From the point of view of organisational theories, working through the conflict by challenging Thierry is what Agyris and Schon would call reducing the gap between espoused values and values-in-use. This gap is deadening in organisations, whereas their alignment is a source of meaning, trust and therefore motivation.

 

From a psychodynamic point of view, we could say that the over-investment of Thierry’s managers in remaining the ‘good object’, i.e. the manager who is appreciated and loved – because he doesn’t make waves and doesn’t prevent me from doing what I want! – allowed this dysfunction to take hold. In other words, their refusal to take on the role of the ‘bad object’ – the one who interferes with the egocentric pursuit of my own happiness – is co-responsible, along with Thierry, for the stagnation of this dysfunctional situation.

 

From an ecosystemic point of view, and more specifically, with reference to our model of the 6 principles of Regeneration, it is the cycle of death that has not been well managed here.
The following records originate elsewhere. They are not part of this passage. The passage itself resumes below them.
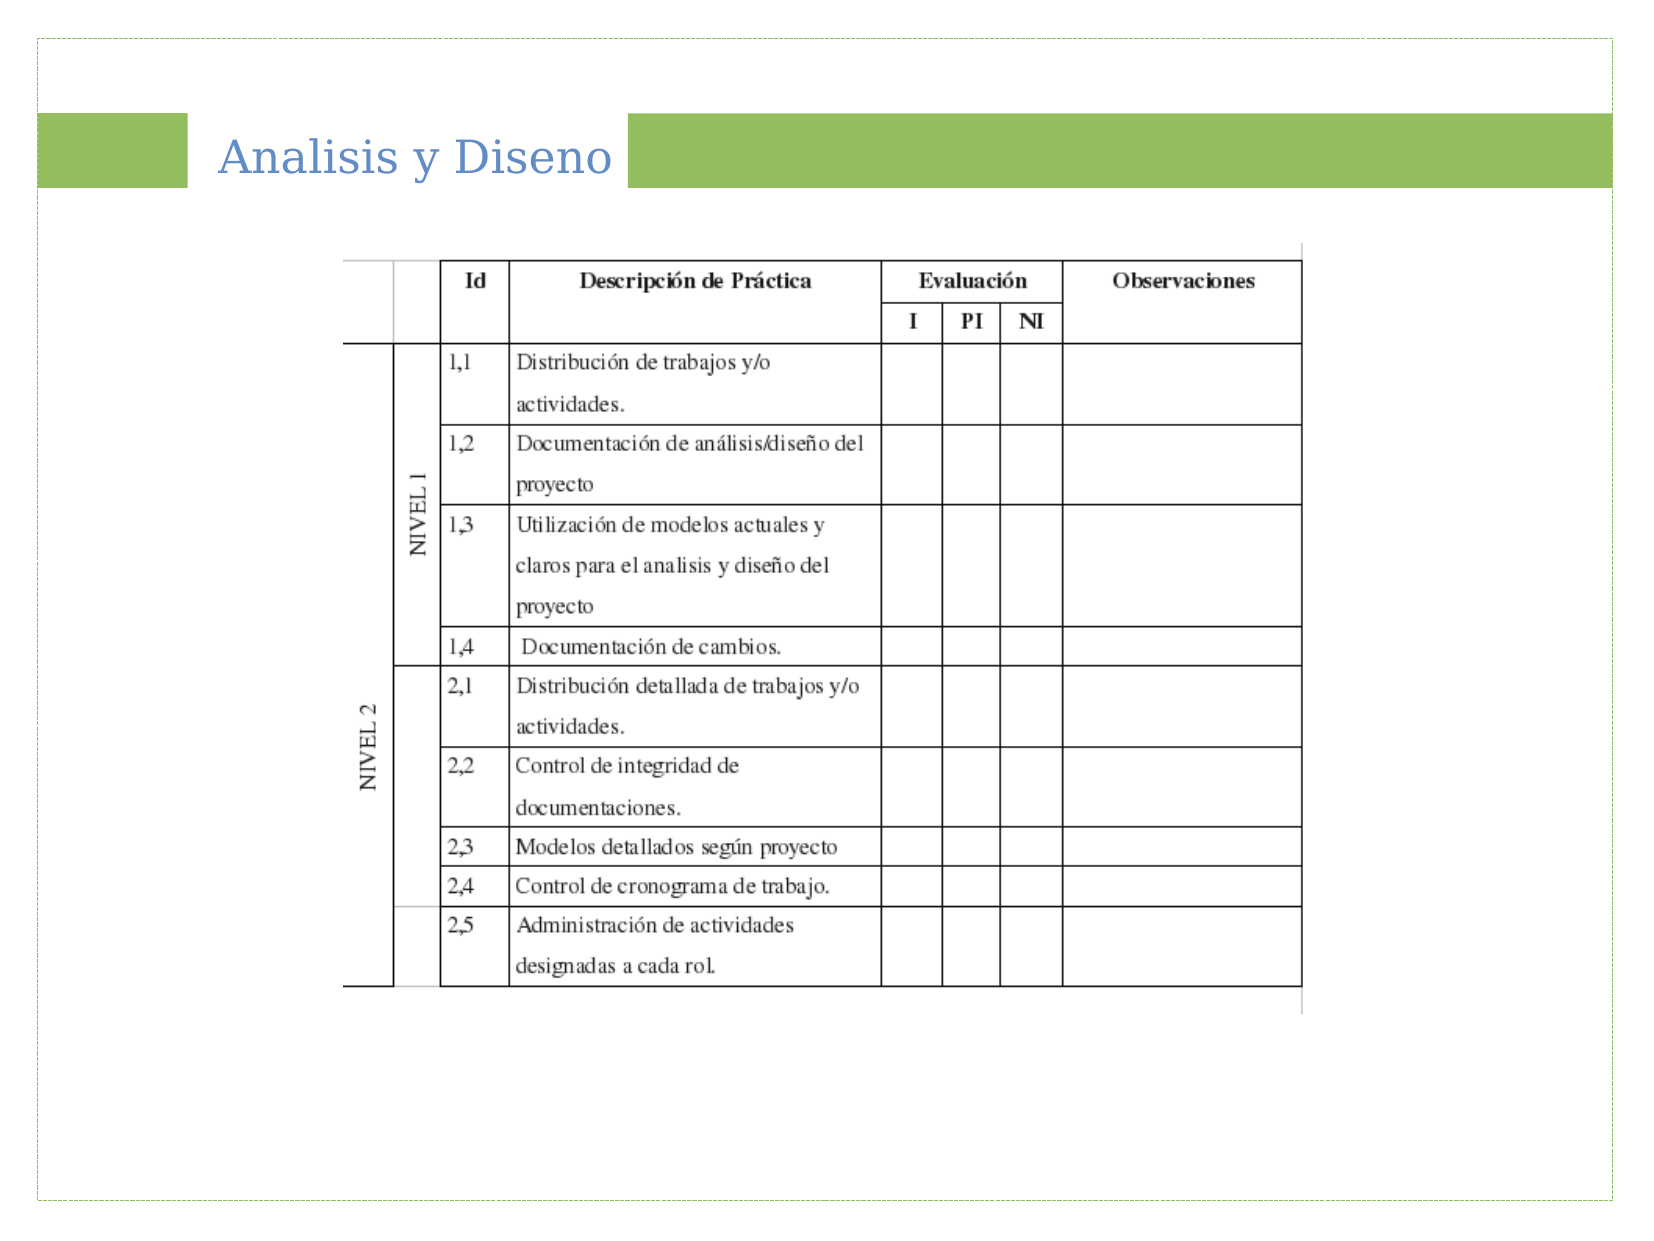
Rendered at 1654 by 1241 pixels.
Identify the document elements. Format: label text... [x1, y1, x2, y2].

text_box Analisis y Diseno [203, 123, 628, 192]
text_box [627, 113, 1613, 188]
text_box [37, 113, 188, 188]
picture [343, 243, 1328, 1014]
Both by continuing to allow energy to feed a behaviour that had to die (Principle #1 of the model); but also because this behaviour was an attack on life (Principle #3), which their managers should have tried to reduce to preserve the regenerative dynamics of the organisation.

 

A year ago, Marc, the new GM of the department, decided to address Thierry’s behaviour; he gave him three months to put it in order. The rest of the employees said: finally! Thierry then went on sick leave, apparently too shocked by his boss’ behaviour.

 

Is Marc an expert in organisational theories? On group psychodynamics? Of the functioning of natural ecosystems and the regenerative momentum that runs through them?

Not that he knows of; for him, it’s a question of common sense: when a group sets itself rules, and one person regularly breaks them over the years, it’s up to the person whose role is invested with this authority to sanction him or her, to do so.

 

And this is perhaps the moral of this story: by wanting to avoid “hurting” people, or creating tensions, all of Thierry’s previous managers have only built the foundations of a much more traumatic situation for everyone now. Authority, and the exercise of that authority in one’s role, is not something abusive, quite the contrary – it is what regulates life. To hide from it, on the pretext of avoiding hurting others, is to lay the foundations for a much more violent, more hurtful outcome.

Nature knows this: it does not invest energy in what must die.